RECORDS SUPPLIED:
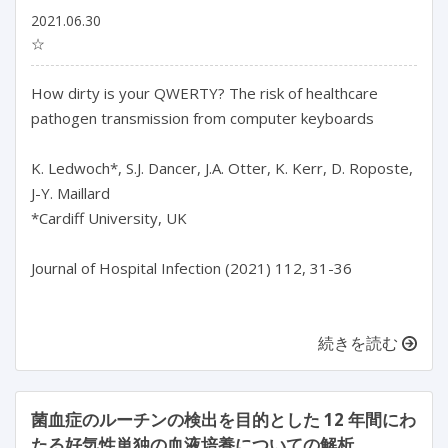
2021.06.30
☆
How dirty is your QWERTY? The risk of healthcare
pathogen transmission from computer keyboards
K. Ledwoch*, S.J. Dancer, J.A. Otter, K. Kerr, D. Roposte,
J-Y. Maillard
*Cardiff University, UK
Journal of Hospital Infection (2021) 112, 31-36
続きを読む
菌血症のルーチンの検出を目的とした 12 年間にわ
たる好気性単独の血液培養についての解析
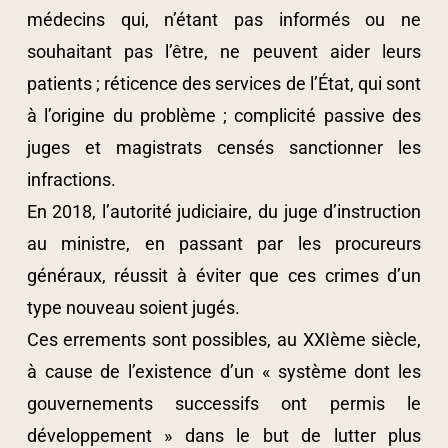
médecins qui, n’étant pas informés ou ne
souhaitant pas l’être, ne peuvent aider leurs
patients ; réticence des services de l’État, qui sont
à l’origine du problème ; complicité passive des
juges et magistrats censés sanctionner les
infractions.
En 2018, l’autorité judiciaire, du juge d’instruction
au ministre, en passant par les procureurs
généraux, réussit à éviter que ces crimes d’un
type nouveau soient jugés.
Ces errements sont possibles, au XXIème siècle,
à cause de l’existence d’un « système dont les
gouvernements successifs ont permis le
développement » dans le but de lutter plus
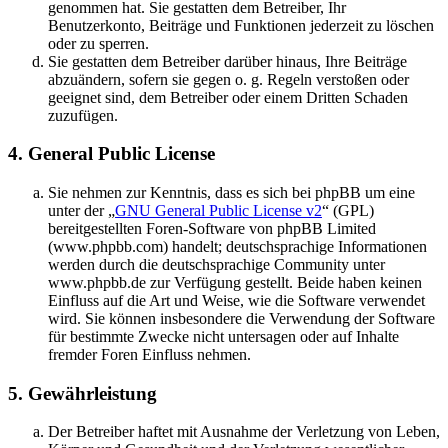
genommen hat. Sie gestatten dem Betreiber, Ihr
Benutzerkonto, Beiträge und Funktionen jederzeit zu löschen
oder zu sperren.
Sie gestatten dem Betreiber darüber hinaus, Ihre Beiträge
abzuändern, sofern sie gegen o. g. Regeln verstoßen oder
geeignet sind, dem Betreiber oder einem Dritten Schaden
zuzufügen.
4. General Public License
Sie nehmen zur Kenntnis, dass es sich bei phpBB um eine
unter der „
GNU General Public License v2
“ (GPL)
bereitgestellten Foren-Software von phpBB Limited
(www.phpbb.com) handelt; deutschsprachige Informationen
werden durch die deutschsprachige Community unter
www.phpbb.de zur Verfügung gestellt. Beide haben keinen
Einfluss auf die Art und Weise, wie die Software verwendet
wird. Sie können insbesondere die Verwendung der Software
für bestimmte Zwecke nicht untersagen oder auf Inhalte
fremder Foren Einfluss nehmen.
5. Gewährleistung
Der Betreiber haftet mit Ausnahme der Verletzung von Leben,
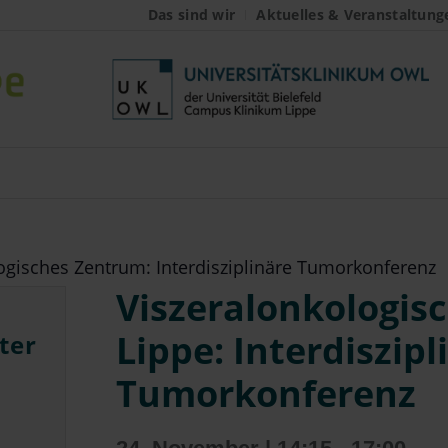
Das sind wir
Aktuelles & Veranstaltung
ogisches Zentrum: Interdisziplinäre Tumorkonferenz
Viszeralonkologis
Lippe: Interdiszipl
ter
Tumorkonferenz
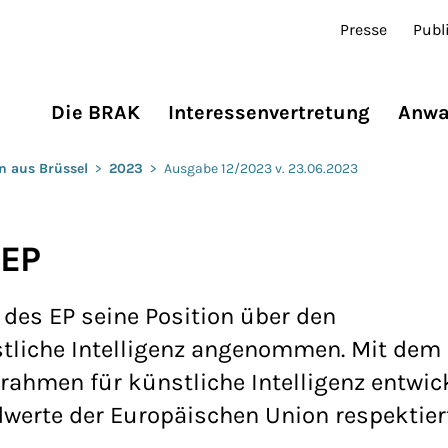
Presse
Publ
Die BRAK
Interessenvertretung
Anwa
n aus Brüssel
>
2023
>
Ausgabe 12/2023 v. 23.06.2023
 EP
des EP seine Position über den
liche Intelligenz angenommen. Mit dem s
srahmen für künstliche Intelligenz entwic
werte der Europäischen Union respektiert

WHAT IS BEING ASKED: Report each line above that includes the string "Tumorkonferenz".

THE COMPLETED TASK:
ogisches Zentrum: Interdisziplinäre Tumorkonferenz
Tumorkonferenz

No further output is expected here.